Collected data
↓↓↓
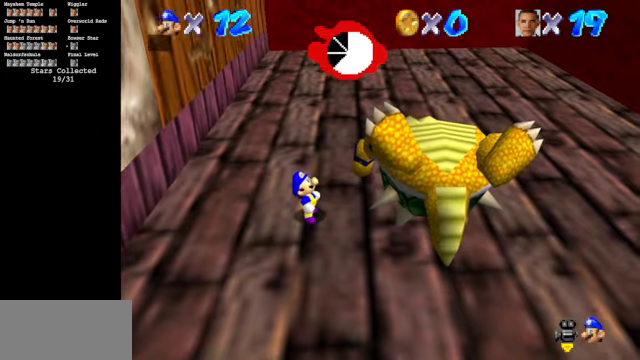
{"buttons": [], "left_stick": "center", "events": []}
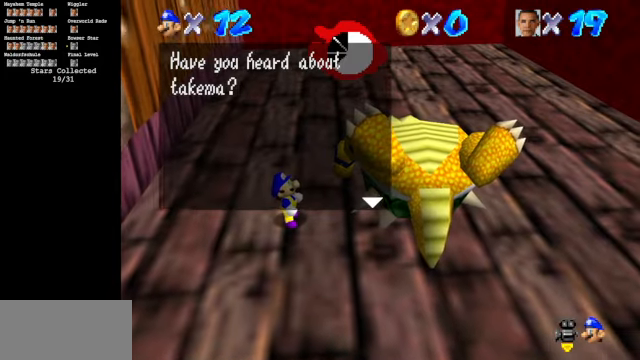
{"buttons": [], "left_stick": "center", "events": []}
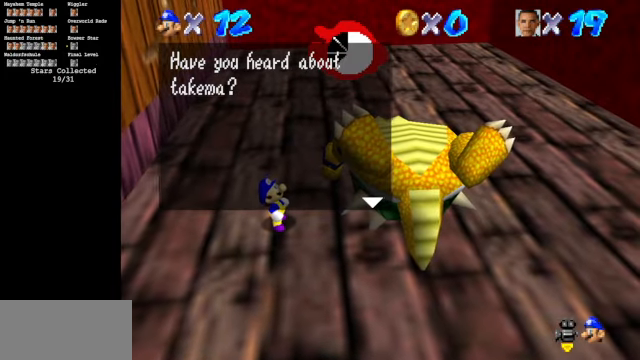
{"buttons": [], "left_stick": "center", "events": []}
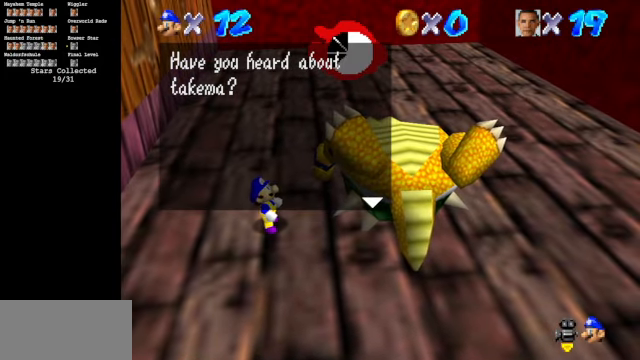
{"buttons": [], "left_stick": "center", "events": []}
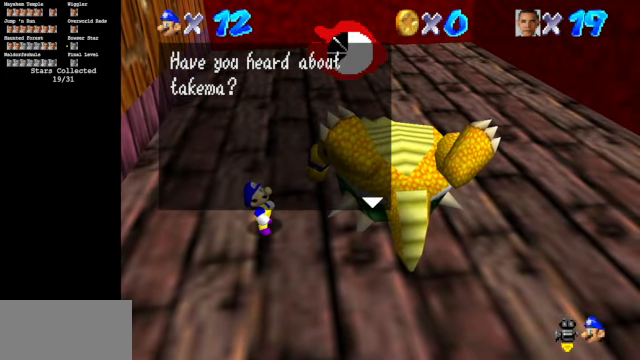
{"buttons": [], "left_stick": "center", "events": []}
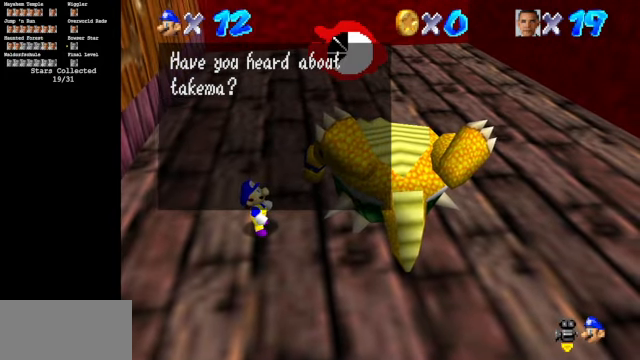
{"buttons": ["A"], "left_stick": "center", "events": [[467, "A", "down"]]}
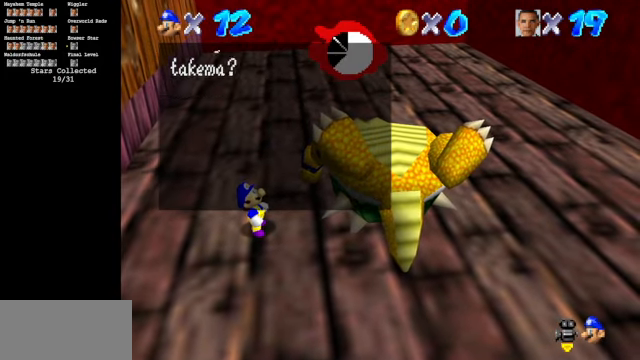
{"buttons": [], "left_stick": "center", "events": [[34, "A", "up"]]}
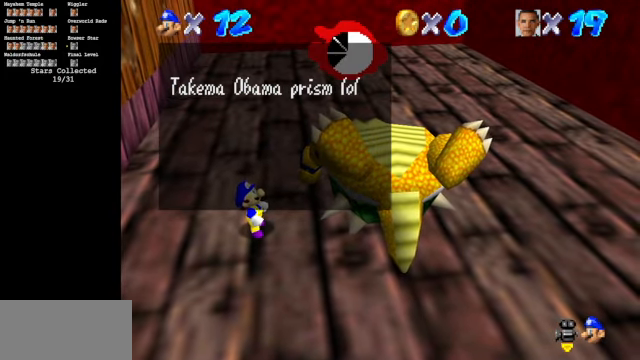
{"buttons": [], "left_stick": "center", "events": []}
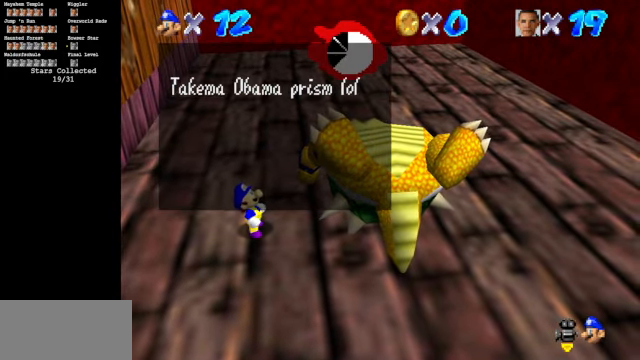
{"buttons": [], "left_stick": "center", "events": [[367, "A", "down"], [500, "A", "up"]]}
↑↑↑
- _ABOUT THIS EXERCISE_:
Whenever a line in the entries above includes the word "down", pull that line out.

- _ANSWER BOX_:
{"buttons": ["A"], "left_stick": "center", "events": [[467, "A", "down"]]}
{"buttons": [], "left_stick": "center", "events": [[367, "A", "down"], [500, "A", "up"]]}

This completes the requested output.